An increased likelihood of childhood asthma was found among both 7-year-olds in generation F3 and adult men in generation F2 if their paternal grandmother had smoked regularly in adolescence [AOR = 1.89 (95%CI .21,2.97)] and [AOR 2.64 (95%CI 1.26,5.54) respectively); this was particularly true of their grandsons [AOR 2.89 (95%CI 1.59, 5.35) compared with their granddaughters (AOR 1.18 (95%CI .59,2.39). There were no such associations if their maternal grandmother had behaved in this way, nor were there any adjusted associations at p < 0.05 when the grandfathers had smoked in adolescence.

Smoking in pregnancy

There were no adjusted associations at p < 0.05 with the maternal grandmother smoking in pregnancy.; However, generation F1 paternal grandmother smoking was associated with generation F3 grandchildren having increased risk of a history of asthma at age 7 [AORs 1.31 (95%CI 1.10,1.56)]), with similar risks for grandsons [AOR 1.30 (95%CI 1.02, 1.64)] and granddaughters [AOR 1.33 (95%CI 1.02, 1.73).

Discussion

In the past there has been some evidence that grandmothers’ smoking in pregnancy may be associated with an increase in the prevalence of asthma in their grandchildren. In this set of analyses of multigenerational data in ALSPAC we have addressed the question as to whether that is true for different ages and different generations, and whether grandparental exposures during their childhoods to either stress or to active onset of regular cigarette smoking may be linked to asthma in their grandchildren. Numbers available for analysis were limited, so the analyses shown are aimed at identifying possible associations—to be tested in other intergenerational cohorts. We have shown that: a) stress exemplified by the death of a F0 or F1 grandparent’s father or mother during his/her childhood was associated with increased risk of asthma in generation F3; b) Onset of smoking in adolescence of generations F0 and F1 grandparents was associated with history of asthma in generations F2 and F3; c) paternal grandmother smoking in pregnancy was associated with history of asthma at age 7 of the F3 generation; d) goodness of fit (GoF) comparisons showed that the addition of many of the individual exposure variables often provided a substantial increase in GoF which was not apparent for the individual exposure variables implying possible synergistic effects between these environmental exposures. This increase was especially marked for exposures to the paternal grandmother.

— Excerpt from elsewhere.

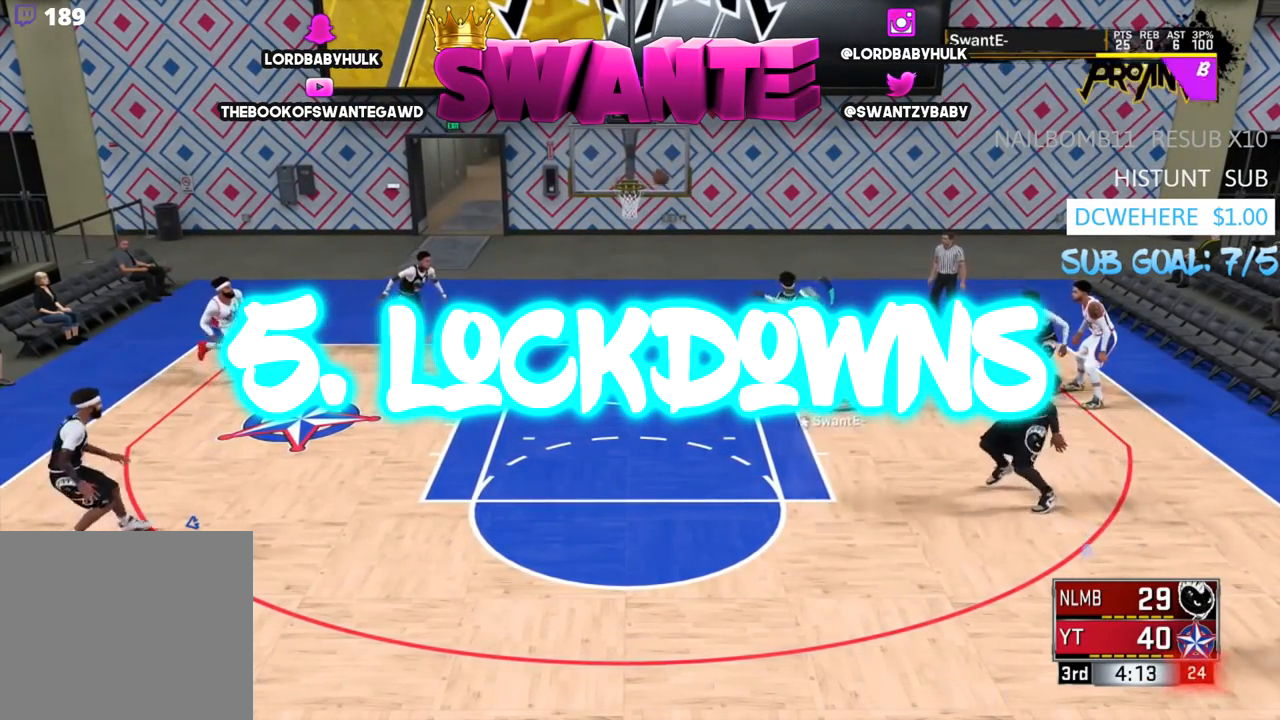
{"buttons": [], "left_stick": "right", "right_stick": "center", "events": [[200, "left_stick", "down-left"], [267, "R2", "up"], [400, "left_stick", "right"]]}
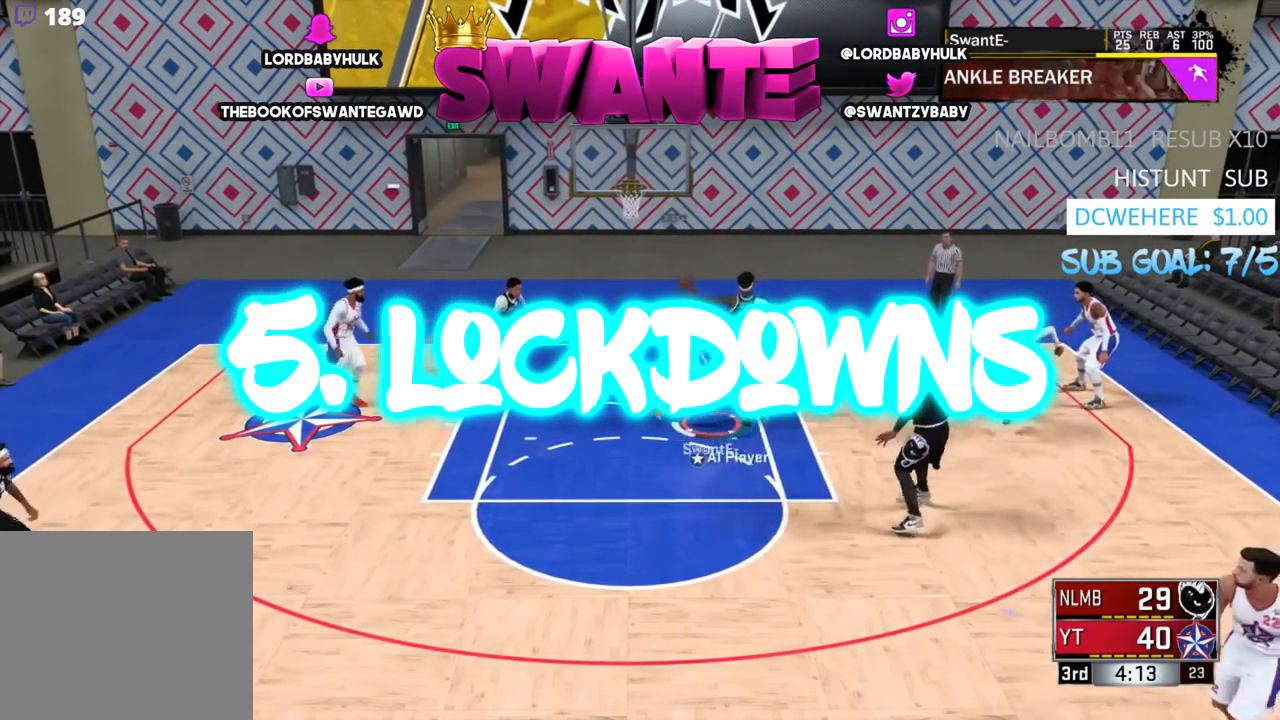
{"buttons": ["R2"], "left_stick": "up-left", "right_stick": "center", "events": [[217, "left_stick", "down-right"], [250, "R2", "down"], [417, "left_stick", "left"], [483, "left_stick", "up-left"]]}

It is notable that, of the demographic factors relating to the ancestors, the variable most associated with asthma in the grandchild was the grandparent’s year of birth. It is not surprising that this was linked to cigarette smoking since in the mid-20th century in England, the prevalence of smoking among the 25–34-year age group was estimated to be as high as 80% among men and 53% among women (Peto et al., 2000). Consequently, a large proportion of the grandparents in this study will have been smokers. However, there is less information on the proportion taking up the habit during childhood within the United Kingdom. In comparing the cigarette smoking between the generations, it is important to remember that the types and constituents of the commonly smoked cigarettes changed over time. The fact that we found largely similar results between the generations for intergenerational associations with grandparents’ smoking in adolescence may indicate that, if this is a causal relationship, the constituents of cigarettes that changed over time may not be responsible for the findings.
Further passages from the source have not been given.